Buffer k-d trees aim at scenarios, where you are given both a large reference (e.g., 1,000,000 points) and a huge query set (e.g., 10,000,000 points or more) with an input space of moderate dimensionality (e.g., from d=5 to d=25 dimensions). The general workflow is sketched below; the key idea is to “delay” the processing of nearest neighbor queries until enough work is gathered that can be processed by the many-core device.
Workflow: Initially, all queries are given in the input queue. The computation of nearest neighbors takes place in iterations. In each iteration, the procedure FindLeafBatch removes query indices from both queues and distributes them to the buffers (or removes them if no further processing is needed). In case enough work has been gathered, the procedure ProcessAllBuffers is invoked, which updates the nearest neighbors and reinserts all query indices into reinsert. The process stops as soon as both queues and all buffers are empty. For each query (index), an associated stack is stored, which is used to traverse the overall tree.
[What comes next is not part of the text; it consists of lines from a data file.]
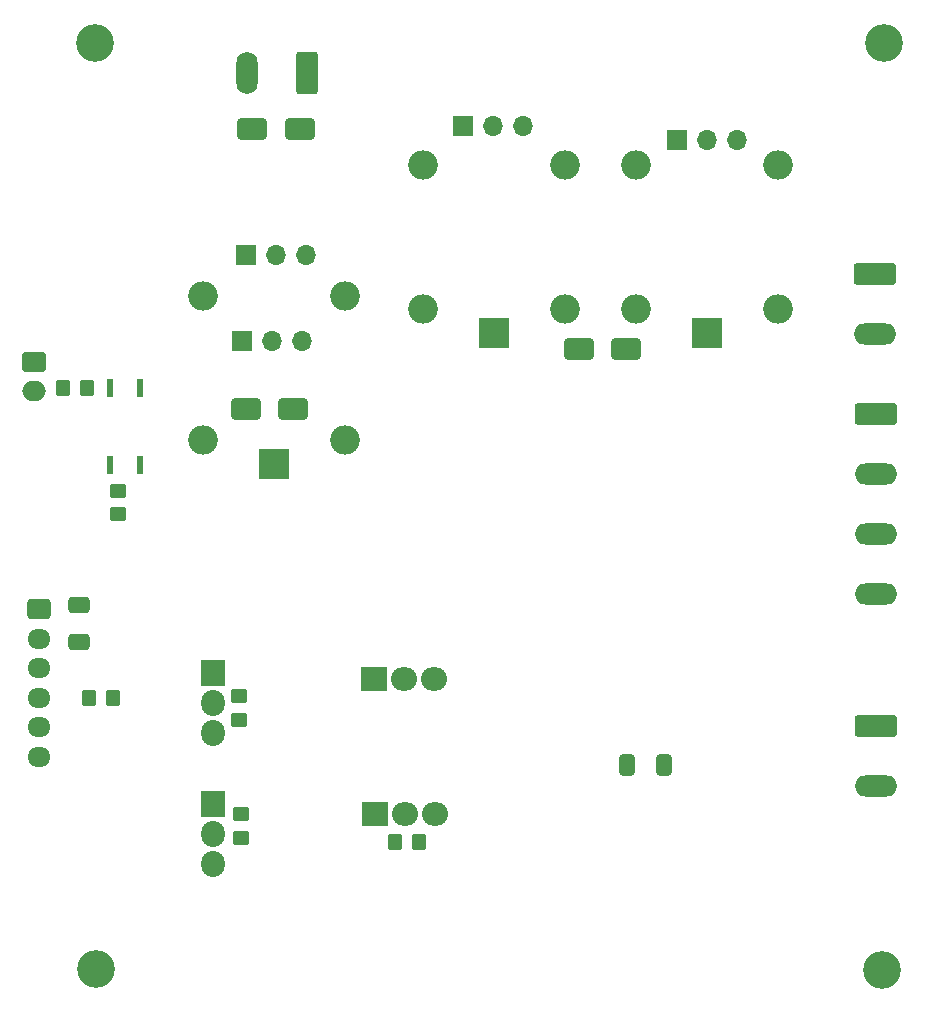
<source format=gbr>
G04 #@! TF.GenerationSoftware,KiCad,Pcbnew,7.0.9*
G04 #@! TF.CreationDate,2024-04-02T14:08:39+05:30*
G04 #@! TF.ProjectId,Chg_Dschg Controller,4368675f-4473-4636-9867-20436f6e7472,rev?*
G04 #@! TF.SameCoordinates,Original*
G04 #@! TF.FileFunction,Soldermask,Bot*
G04 #@! TF.FilePolarity,Negative*
%FSLAX45Y45*%
G04 Gerber Fmt 4.5, Leading zero omitted, Abs format (unit mm)*
G04 Created by KiCad (PCBNEW 7.0.9) date 2024-04-02 14:08:39*
%MOMM*%
%LPD*%
G01*
G04 APERTURE LIST*
G04 Aperture macros list*
%AMRoundRect*
0 Rectangle with rounded corners*
0 $1 Rounding radius*
0 $2 $3 $4 $5 $6 $7 $8 $9 X,Y pos of 4 corners*
0 Add a 4 corners polygon primitive as box body*
4,1,4,$2,$3,$4,$5,$6,$7,$8,$9,$2,$3,0*
0 Add four circle primitives for the rounded corners*
1,1,$1+$1,$2,$3*
1,1,$1+$1,$4,$5*
1,1,$1+$1,$6,$7*
1,1,$1+$1,$8,$9*
0 Add four rect primitives between the rounded corners*
20,1,$1+$1,$2,$3,$4,$5,0*
20,1,$1+$1,$4,$5,$6,$7,0*
20,1,$1+$1,$6,$7,$8,$9,0*
20,1,$1+$1,$8,$9,$2,$3,0*%
G04 Aperture macros list end*
%ADD10R,2.200000X2.000000*%
%ADD11O,2.200000X2.000000*%
%ADD12R,2.000000X2.200000*%
%ADD13O,2.000000X2.200000*%
%ADD14C,3.200000*%
%ADD15R,2.500000X2.500000*%
%ADD16O,2.500000X2.500000*%
%ADD17RoundRect,0.250000X-1.550000X0.650000X-1.550000X-0.650000X1.550000X-0.650000X1.550000X0.650000X0*%
%ADD18O,3.600000X1.800000*%
%ADD19RoundRect,0.250000X-0.750000X0.600000X-0.750000X-0.600000X0.750000X-0.600000X0.750000X0.600000X0*%
%ADD20O,2.000000X1.700000*%
%ADD21RoundRect,0.250000X0.650000X1.550000X-0.650000X1.550000X-0.650000X-1.550000X0.650000X-1.550000X0*%
%ADD22O,1.800000X3.600000*%
%ADD23RoundRect,0.250000X-0.725000X0.600000X-0.725000X-0.600000X0.725000X-0.600000X0.725000X0.600000X0*%
%ADD24O,1.950000X1.700000*%
%ADD25RoundRect,0.250000X0.450000X-0.350000X0.450000X0.350000X-0.450000X0.350000X-0.450000X-0.350000X0*%
%ADD26RoundRect,0.250000X0.650000X-0.412500X0.650000X0.412500X-0.650000X0.412500X-0.650000X-0.412500X0*%
%ADD27RoundRect,0.250000X0.350000X0.450000X-0.350000X0.450000X-0.350000X-0.450000X0.350000X-0.450000X0*%
%ADD28R,1.700000X1.700000*%
%ADD29O,1.700000X1.700000*%
%ADD30RoundRect,0.250000X-1.000000X-0.650000X1.000000X-0.650000X1.000000X0.650000X-1.000000X0.650000X0*%
%ADD31RoundRect,0.250000X1.000000X0.650000X-1.000000X0.650000X-1.000000X-0.650000X1.000000X-0.650000X0*%
%ADD32RoundRect,0.250000X0.412500X0.650000X-0.412500X0.650000X-0.412500X-0.650000X0.412500X-0.650000X0*%
%ADD33RoundRect,0.137500X-0.137500X0.662500X-0.137500X-0.662500X0.137500X-0.662500X0.137500X0.662500X0*%
G04 APERTURE END LIST*
D10*
G04 #@! TO.C,Q2*
X7221000Y-8294500D03*
D11*
X7475000Y-8294500D03*
X7729000Y-8294500D03*
G04 #@! TD*
D10*
G04 #@! TO.C,Q3*
X7226000Y-9439500D03*
D11*
X7480000Y-9439500D03*
X7734000Y-9439500D03*
G04 #@! TD*
D12*
G04 #@! TO.C,Q1*
X5855500Y-9356000D03*
D13*
X5855500Y-9610000D03*
X5855500Y-9864000D03*
G04 #@! TD*
D12*
G04 #@! TO.C,Q5*
X5855500Y-8246000D03*
D13*
X5855500Y-8500000D03*
X5855500Y-8754000D03*
G04 #@! TD*
D14*
G04 #@! TO.C,H1*
X4856300Y-2915000D03*
G04 #@! TD*
D15*
G04 #@! TO.C,K2*
X10040000Y-5367750D03*
D16*
X10640000Y-5167750D03*
X10640000Y-3947750D03*
X9440000Y-3947750D03*
X9440000Y-5167750D03*
G04 #@! TD*
D17*
G04 #@! TO.C,J4*
X11470750Y-8692750D03*
D18*
X11470750Y-9200750D03*
G04 #@! TD*
D17*
G04 #@! TO.C,J3*
X11460750Y-4872750D03*
D18*
X11460750Y-5380750D03*
G04 #@! TD*
D14*
G04 #@! TO.C,H2*
X11536600Y-2915000D03*
G04 #@! TD*
G04 #@! TO.C,H4*
X11525000Y-10761660D03*
G04 #@! TD*
D19*
G04 #@! TO.C,J2*
X4340000Y-5610000D03*
D20*
X4340000Y-5860000D03*
G04 #@! TD*
D17*
G04 #@! TO.C,J10*
X11470000Y-6055000D03*
D18*
X11470000Y-6563000D03*
X11470000Y-7071000D03*
X11470000Y-7579000D03*
G04 #@! TD*
D15*
G04 #@! TO.C,K1*
X6375000Y-6477750D03*
D16*
X6975000Y-6277750D03*
X6975000Y-5057750D03*
X5775000Y-5057750D03*
X5775000Y-6277750D03*
G04 #@! TD*
D21*
G04 #@! TO.C,J5*
X6652250Y-3169250D03*
D22*
X6144250Y-3169250D03*
G04 #@! TD*
D23*
G04 #@! TO.C,J1*
X4383900Y-7705200D03*
D24*
X4383900Y-7955200D03*
X4383900Y-8205200D03*
X4383900Y-8455200D03*
X4383900Y-8705200D03*
X4383900Y-8955200D03*
G04 #@! TD*
D14*
G04 #@! TO.C,H3*
X4870000Y-10750000D03*
G04 #@! TD*
D15*
G04 #@! TO.C,K3*
X8235000Y-5367750D03*
D16*
X8835000Y-5167750D03*
X8835000Y-3947750D03*
X7635000Y-3947750D03*
X7635000Y-5167750D03*
G04 #@! TD*
D25*
G04 #@! TO.C,R7*
X6090000Y-9645000D03*
X6090000Y-9445000D03*
G04 #@! TD*
D26*
G04 #@! TO.C,C4*
X4720000Y-7986250D03*
X4720000Y-7673750D03*
G04 #@! TD*
D27*
G04 #@! TO.C,R5*
X7600000Y-9675000D03*
X7400000Y-9675000D03*
G04 #@! TD*
D25*
G04 #@! TO.C,R8*
X5050000Y-6905000D03*
X5050000Y-6705000D03*
G04 #@! TD*
D28*
G04 #@! TO.C,J6*
X6132500Y-4710000D03*
D29*
X6386500Y-4710000D03*
X6640500Y-4710000D03*
G04 #@! TD*
D30*
G04 #@! TO.C,D1*
X6190000Y-3643500D03*
X6590000Y-3643500D03*
G04 #@! TD*
D28*
G04 #@! TO.C,J7*
X6102500Y-5435000D03*
D29*
X6356500Y-5435000D03*
X6610500Y-5435000D03*
G04 #@! TD*
D28*
G04 #@! TO.C,J8*
X9782500Y-3735000D03*
D29*
X10036500Y-3735000D03*
X10290500Y-3735000D03*
G04 #@! TD*
D31*
G04 #@! TO.C,D4*
X9355000Y-5505000D03*
X8955000Y-5505000D03*
G04 #@! TD*
D25*
G04 #@! TO.C,R2*
X6080000Y-8645000D03*
X6080000Y-8445000D03*
G04 #@! TD*
D30*
G04 #@! TO.C,D3*
X6135000Y-6015000D03*
X6535000Y-6015000D03*
G04 #@! TD*
D32*
G04 #@! TO.C,C5*
X9676250Y-9030000D03*
X9363750Y-9030000D03*
G04 #@! TD*
D27*
G04 #@! TO.C,R3*
X5010000Y-8455000D03*
X4810000Y-8455000D03*
G04 #@! TD*
D33*
G04 #@! TO.C,U1*
X4988000Y-5835000D03*
X5242000Y-5835000D03*
X5242000Y-6485000D03*
X4988000Y-6485000D03*
G04 #@! TD*
D28*
G04 #@! TO.C,J9*
X7975000Y-3620000D03*
D29*
X8229000Y-3620000D03*
X8483000Y-3620000D03*
G04 #@! TD*
D27*
G04 #@! TO.C,R1*
X4790000Y-5835000D03*
X4590000Y-5835000D03*
G04 #@! TD*
M02*

</source>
Note that each query is traversed in the same manner as for a standard k-d tree traversal (given the same tree depth). However, in contrast to the original traversal, queries are now grouped together before the nearest neighbors are updated in each leaf. This greatly improves the performance on today’s many-core devices, since similar memory regions are processed by neighbored threads.
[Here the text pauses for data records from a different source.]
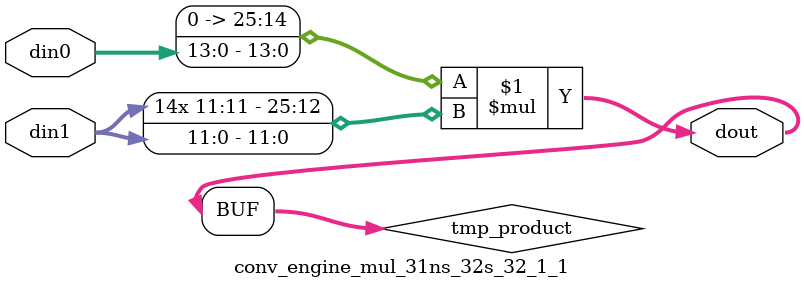
<source format=v>

`timescale 1 ns / 1 ps

 module conv_engine_mul_31ns_32s_32_1_1(din0, din1, dout);
parameter ID = 1;
parameter NUM_STAGE = 0;
parameter din0_WIDTH = 14;
parameter din1_WIDTH = 12;
parameter dout_WIDTH = 26;

input [din0_WIDTH - 1 : 0] din0; 
input [din1_WIDTH - 1 : 0] din1; 
output [dout_WIDTH - 1 : 0] dout;

wire signed [dout_WIDTH - 1 : 0] tmp_product;

























assign tmp_product = $signed({1'b0, din0}) * $signed(din1);










assign dout = tmp_product;





















endmodule

</source>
A detailed description of the techniques used and an experimental evaluation of the implementation using massive astronomical data sets are provided in:
Fabian Gieseke, Justin Heinermann, Cosmin Oancea, and Christian Igel. Buffer k-d Trees: Processing Massive Nearest Neighbor Queries on GPUs. In: Proceedings of the 31st International Conference on Machine Learning (ICML) 32(1), 2014, 172-180. [pdf] [bibtex]
Implicit Hardware Caches
The brute-force step that takes place to empty the leaves via the many-core device makes use of implicit hardware caches. To achieve satisfying speed-ups, this feature has to be supported by the device (see, e.g., the Kepler GK110 Whitepaper)